[Task brief]
From the plot summary below, copy everything from "At the Pine" down to "bullies by Woody." word for word.

At the Pine Grove forest, Lance, Tommy, and Vanessa meet park ranger Samantha Bartlett. As Lance and Vanessa unpack, Tommy goes into the forest for a walk. There, he discovers and befriends Woody, after he gives him peanut butter cookies. Woody visits the family at lunchtime, and eats almost all of the food. Lance tries to shoo Woody away, but he accidentally wrecks the table and hits Vanessa in the face with a broom. The next morning, construction on the investment home begins, prompting an angered Woody to constantly cause chaos at the site. Later, in a nearby town, Tommy befriends a young musician named Jill, who persuades him to join her band in the annual Firefly Festival. Tommy is then saved from two bullies by Woody.

As days pass, Lance grows more frustrated, because of Woody's constant annoyance, mischief, chaos, and destruction of his project, and he goes to confront Samantha at the ranger station. She reveals Woody is an endangered species known as the pileated red-crowned woodpecker, which was thought to be extinct for 100 years and Native Americans saw as a god of mischief and chaos. Lance continues with his work, but Vanessa leaves him, after Woody blows up their RV with her inside. Lance tries to get Nate and Ottis, who secretly still plan to sell Woody, to get rid of him, but he keeps outwitting them. Samantha advises Lance to make peace with Woody. Lance attempts to surrender to Woody, by giving him cookies, Woody agrees to let him and the workers continue with their construction, as long as he is given food every day. Eventually, the investment home is completed, despite excessive payment and extended scheduling.

[Data extracts]
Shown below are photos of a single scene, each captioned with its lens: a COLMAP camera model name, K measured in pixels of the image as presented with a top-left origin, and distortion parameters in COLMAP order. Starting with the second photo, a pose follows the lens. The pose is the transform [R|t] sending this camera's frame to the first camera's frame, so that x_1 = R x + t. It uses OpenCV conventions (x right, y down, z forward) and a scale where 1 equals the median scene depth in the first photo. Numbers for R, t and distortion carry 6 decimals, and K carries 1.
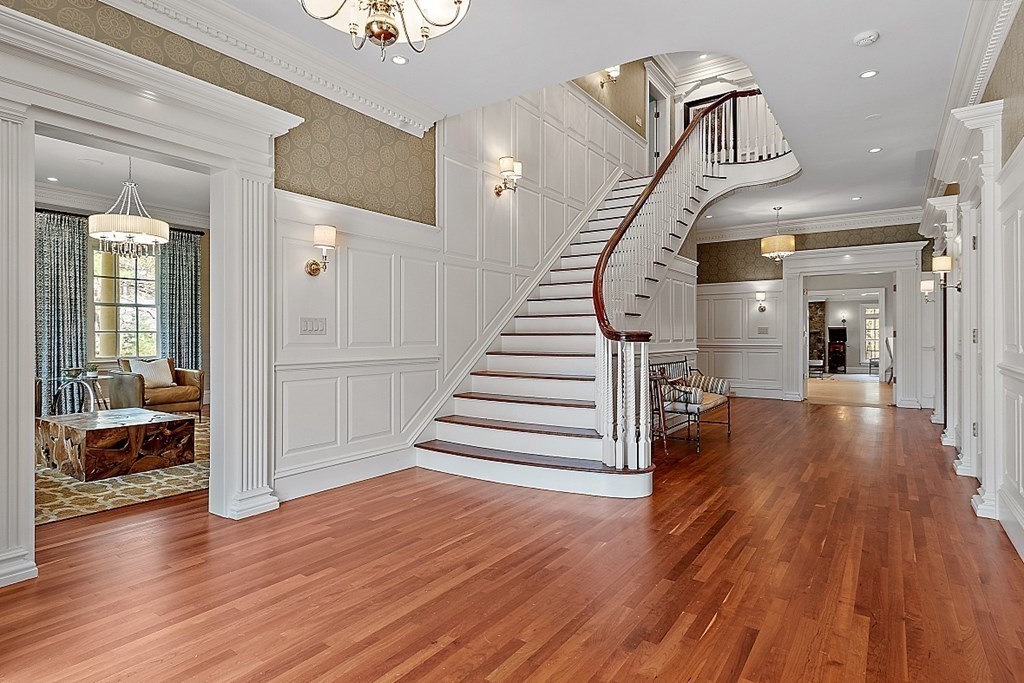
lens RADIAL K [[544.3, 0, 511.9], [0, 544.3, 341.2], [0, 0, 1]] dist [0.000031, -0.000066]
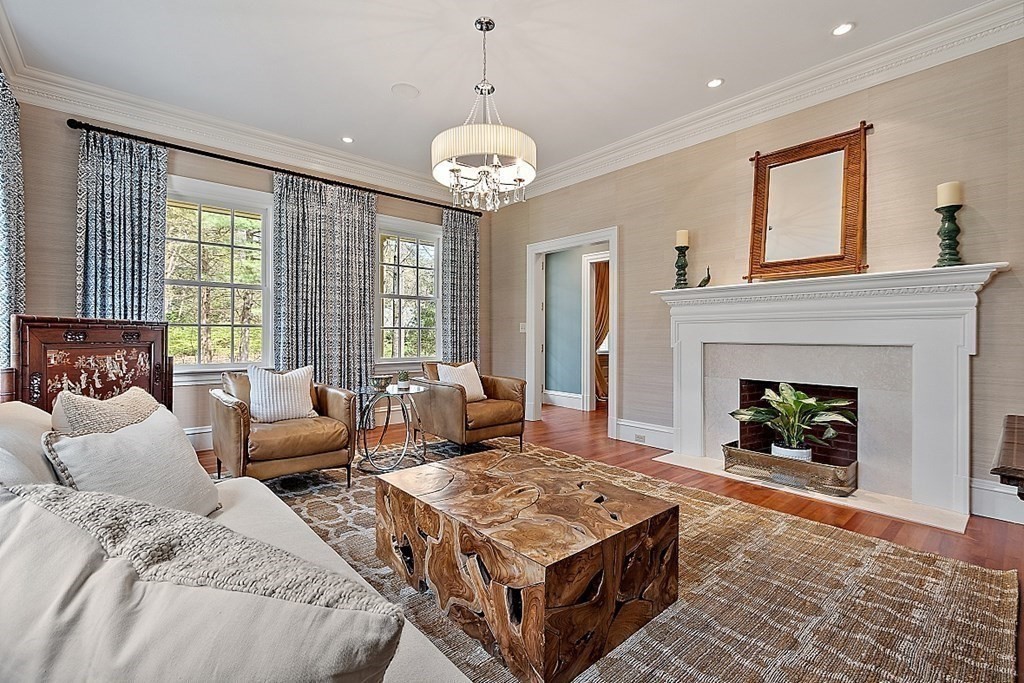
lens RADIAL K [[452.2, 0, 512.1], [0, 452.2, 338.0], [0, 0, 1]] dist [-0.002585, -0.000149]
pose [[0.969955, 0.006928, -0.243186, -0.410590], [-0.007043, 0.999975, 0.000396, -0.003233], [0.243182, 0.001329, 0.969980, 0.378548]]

* * *

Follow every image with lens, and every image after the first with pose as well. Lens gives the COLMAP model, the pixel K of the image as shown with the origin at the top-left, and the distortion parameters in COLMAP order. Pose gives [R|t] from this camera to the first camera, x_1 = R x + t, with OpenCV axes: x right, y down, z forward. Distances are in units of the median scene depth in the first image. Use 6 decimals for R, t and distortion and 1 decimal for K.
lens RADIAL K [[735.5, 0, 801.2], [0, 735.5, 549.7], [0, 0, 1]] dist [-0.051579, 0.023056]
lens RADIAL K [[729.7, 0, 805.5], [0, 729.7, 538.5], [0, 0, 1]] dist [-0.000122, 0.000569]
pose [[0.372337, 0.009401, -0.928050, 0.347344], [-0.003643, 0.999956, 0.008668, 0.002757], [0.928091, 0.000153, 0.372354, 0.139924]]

[Response area]
At the Pine Grove forest, Lance, Tommy, and Vanessa meet park ranger Samantha Bartlett. As Lance and Vanessa unpack, Tommy goes into the forest for a walk. There, he discovers and befriends Woody, after he gives him peanut butter cookies. Woody visits the family at lunchtime, and eats almost all of the food. Lance tries to shoo Woody away, but he accidentally wrecks the table and hits Vanessa in the face with a broom. The next morning, construction on the investment home begins, prompting an angered Woody to constantly cause chaos at the site. Later, in a nearby town, Tommy befriends a young musician named Jill, who persuades him to join her band in the annual Firefly Festival. Tommy is then saved from two bullies by Woody.